Extracted data entries

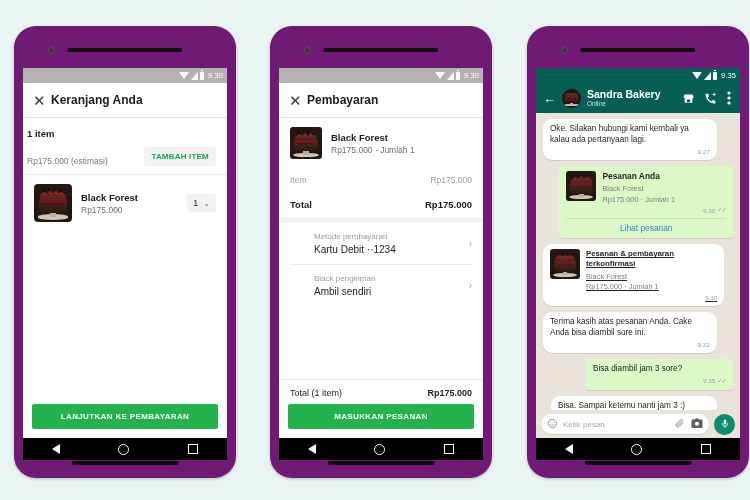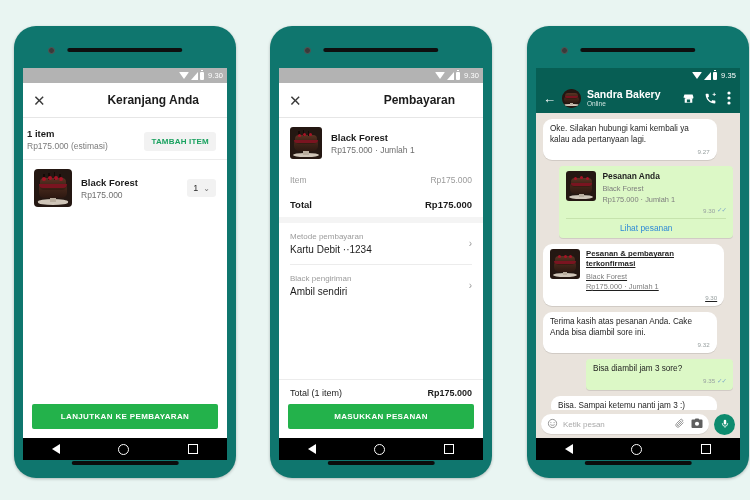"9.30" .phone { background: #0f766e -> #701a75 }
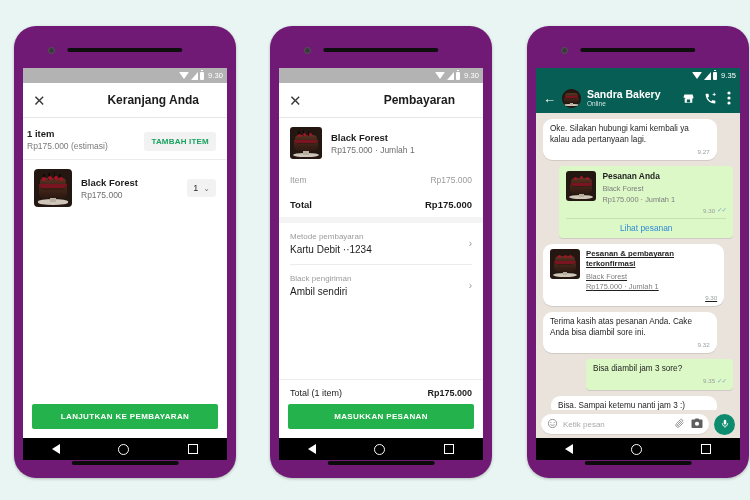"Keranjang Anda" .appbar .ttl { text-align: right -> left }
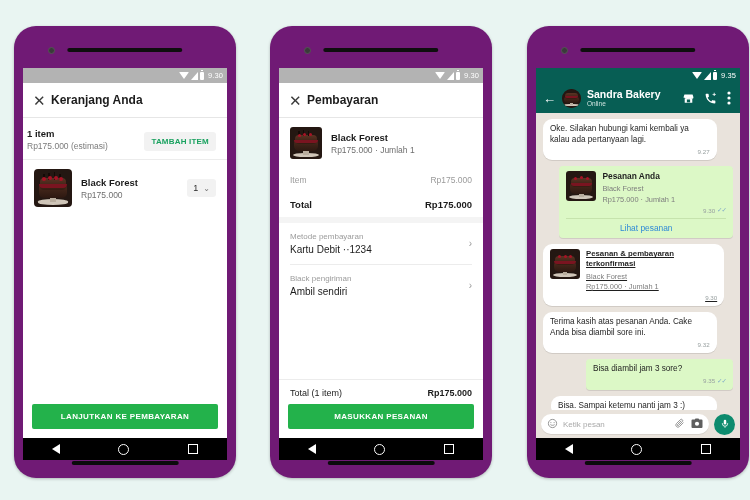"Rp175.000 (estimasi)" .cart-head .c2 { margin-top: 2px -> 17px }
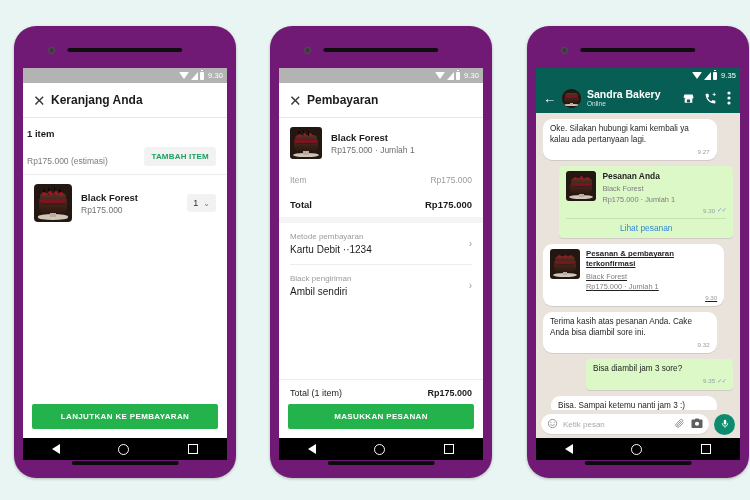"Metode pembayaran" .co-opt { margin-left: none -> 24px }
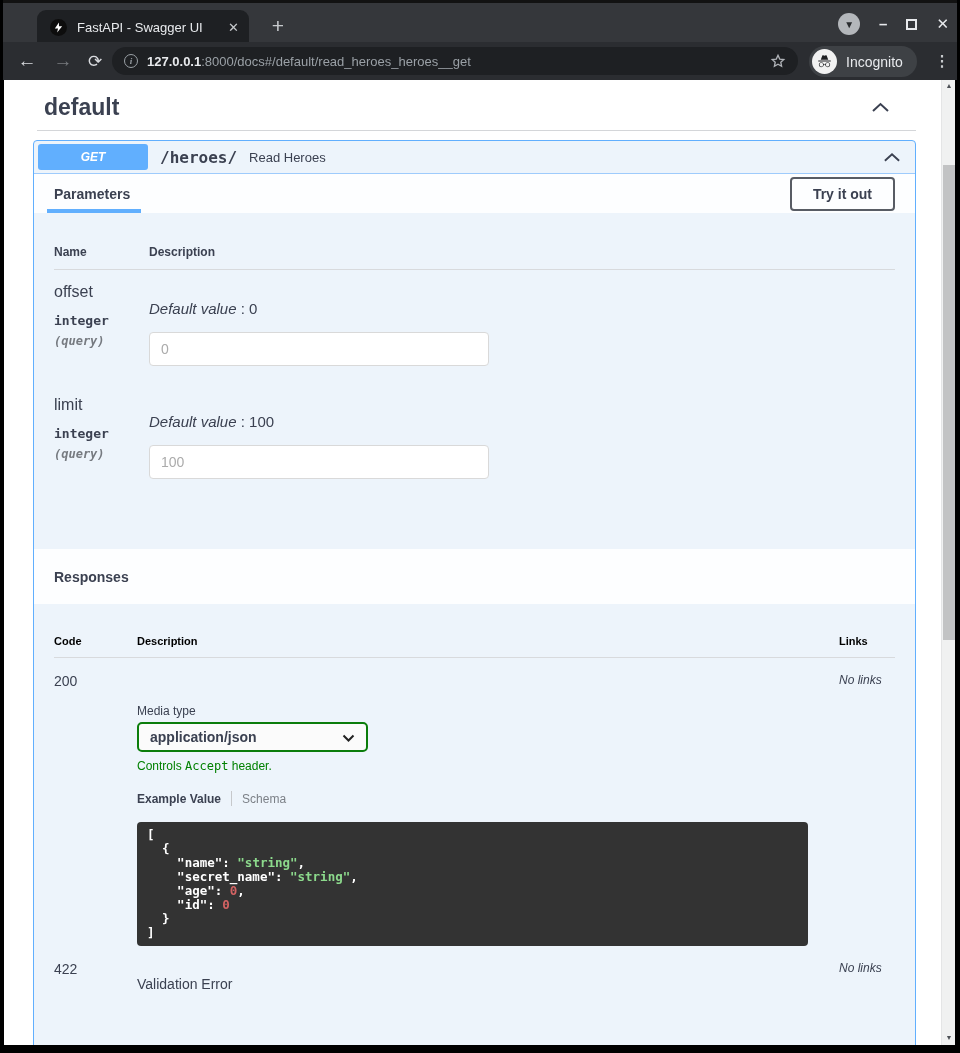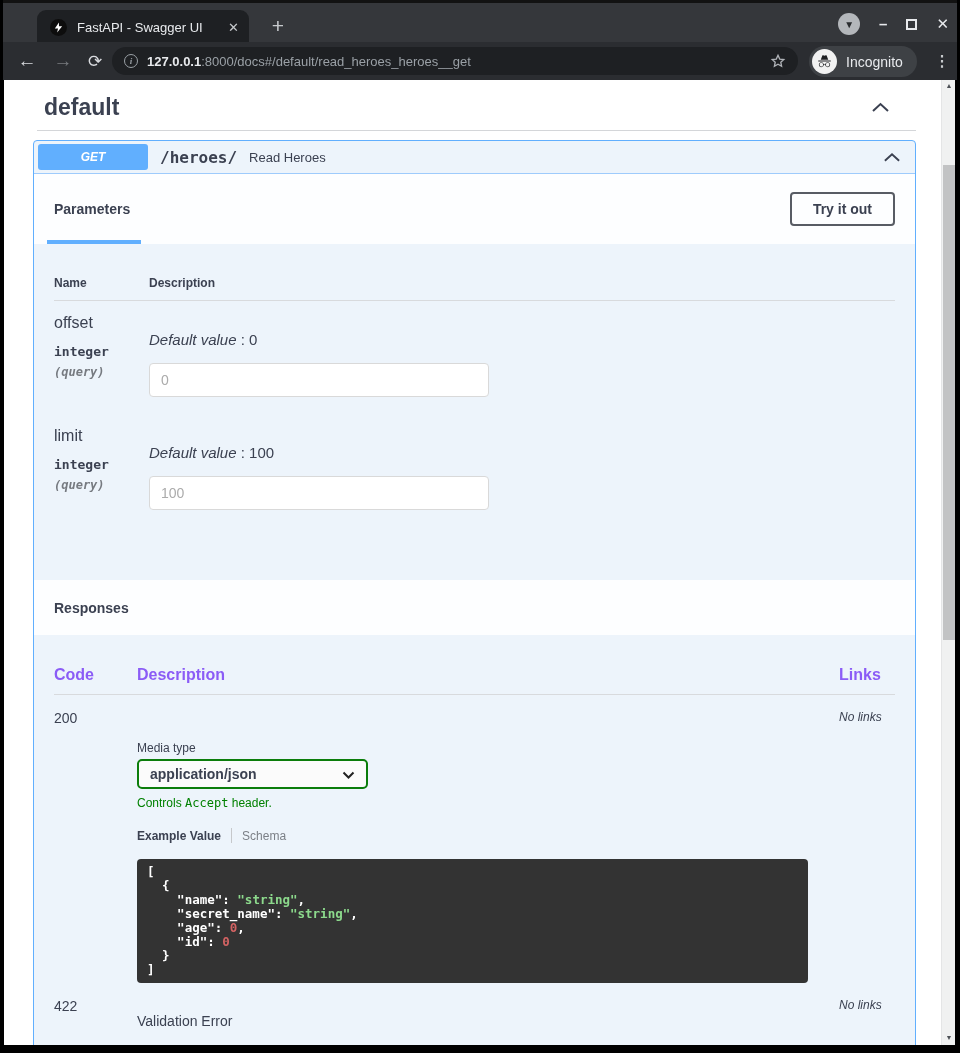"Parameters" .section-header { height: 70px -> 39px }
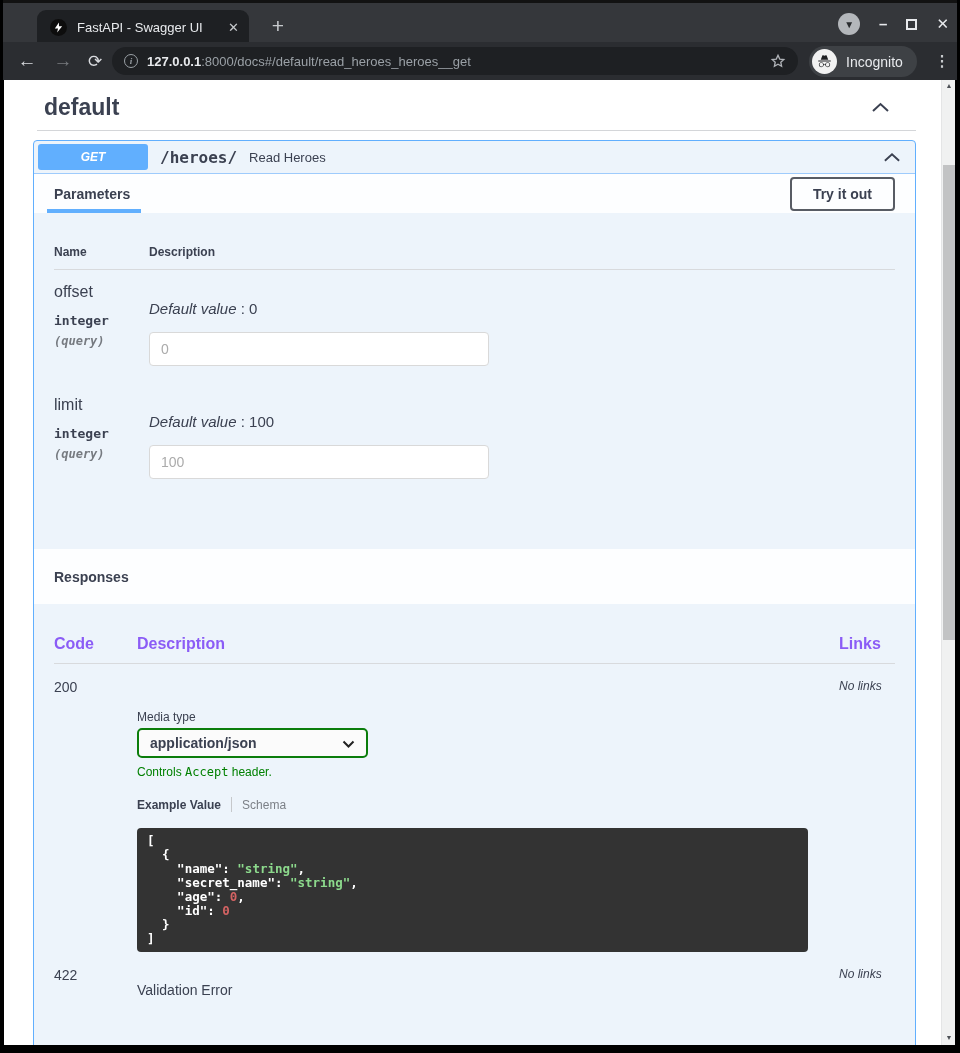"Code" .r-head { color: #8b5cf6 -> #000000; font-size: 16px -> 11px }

THE PROBLEM.
Give back all the records as they stand, but with no pictures in the copy.

ANSWER BOX.
"9.30" .phone { background: #0f766e -> #701a75 }
"Keranjang Anda" .appbar .ttl { text-align: right -> left }
"Rp175.000 (estimasi)" .cart-head .c2 { margin-top: 2px -> 17px }
"Metode pembayaran" .co-opt { margin-left: none -> 24px }
"Parameters" .section-header { height: 70px -> 39px }
"Code" .r-head { color: #8b5cf6 -> #000000; font-size: 16px -> 11px }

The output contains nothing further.